No me gusta leer a Julio Torri. Es demasiado perfecto, y a mí la perfección me pone nervioso. Cuando la veo salgo huyendo, pues lo perfecto es siempre cruel.
Recuerdo, sin embargo, un texto de aquel atormentador de las palabras. En ese escrito habla Torri de las sirenas que cantaron para Ulises, y se lamenta de que jamás cantaron para él. El escrito sería desolado si no es porque la pureza formal con que está escrito excluye todo sentimiento. En los laboratorios no existe la desolación, y Torri escribía sus textos en condiciones de laboratorio. Alguien calificó a su estilo de “ascético”. Yo pienso que más bien era aséptico.
Pongo esto a manera de prólogo para narrar algo que me sucedió hace tiempo. Regresaba yo de Cancún, donde hablé en un encuentro internacional de especialistas en no sé qué, y tuve la buena suerte de que me pusieran en la primera clase del avión, pues llevo tantas millas acumuladas que sólo por injusticia no me han hecho socio de las compañías aéreas. Al menos deberían regalarme un jet de tamaño mediano.
Cuando hice escala en la Ciudad de México fui al salón VIP a entretener la hora y media que debía esperar antes de tomar mi siguiente vuelo a Monterrey. Me llamó la atención ver ahí a una dama de mediana edad vestida en modo que hacía propaganda a sus prolíficos encantos anatómicos, sobre todo a los pectorales, de indiscutible procedencia quirúrgica. La tal señora procuraba lucir su arsenal delantero y trasero, a cuyo fin dejaba su asiento a cada rato –estaba sola– para ir en busca de una revista, procurarse una copa de vino, traer un sándwich o preguntar algo a las chicas del mostrador.

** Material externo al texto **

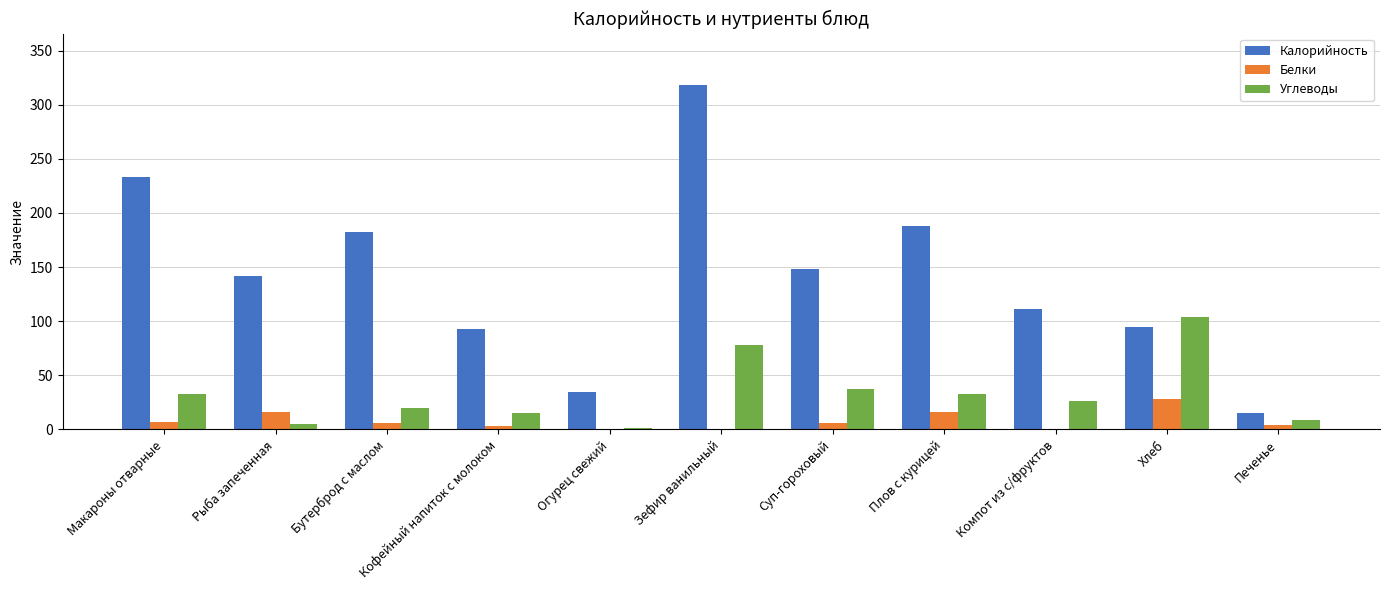

Which series has the largest total across all categories?

Калорийность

Hice una interesante observación: cuando un señor añoso, apuesto, distinguido y de buena vestimenta iba a servirse un café, la dama se acercaba a servirse otro, y entablaba conversación con él. Los caballeros así abordados parecían desconcertarse, y se alejaban bien pronto de la mujer, nerviosos. Era evidente que la señora andaba en plan de cacería. Seguramente buscaba algún dineroso protector.
Decidí averiguar qué era lo que la cazadora decía a los objetos de su cacería, y para eso fui a servirme un café. Desde su mesa la mujer alzó la vista y me miró. Observé que hacía una minuciosa evaluación de mi persona. Luego abrió su revista y se puso a leerla. ¡Maldición!
Me sucedió, pues, lo mismo que a don Julio: aquella sirena no cantó para mí. Y es que uno es añoso, pero hasta ahí. Señoras como ésa que en la sala VIP tendía sus redes poseen un formidable olfato para sentir el aroma del dinero, y en ese ramo no está uno tan aromatizado. Las sirenas de ahora –y las de siempre– cantan sólo para aquéllos que pueden retribuir su canto.
Alguien le preguntó a un sujeto: “¿Por qué no sales con mujeres?”. Respondió él: “Sufro un grave problema sexual”. “¿De veras? –se inquietó el otro–. ¿Qué problema sexual es ése?”. Contestó el sujeto: “No tengo dinero”.
En efecto, Diosito tiene un modo infalible de ayudarnos a evitar las tentaciones: no nos da con qué pagarlas.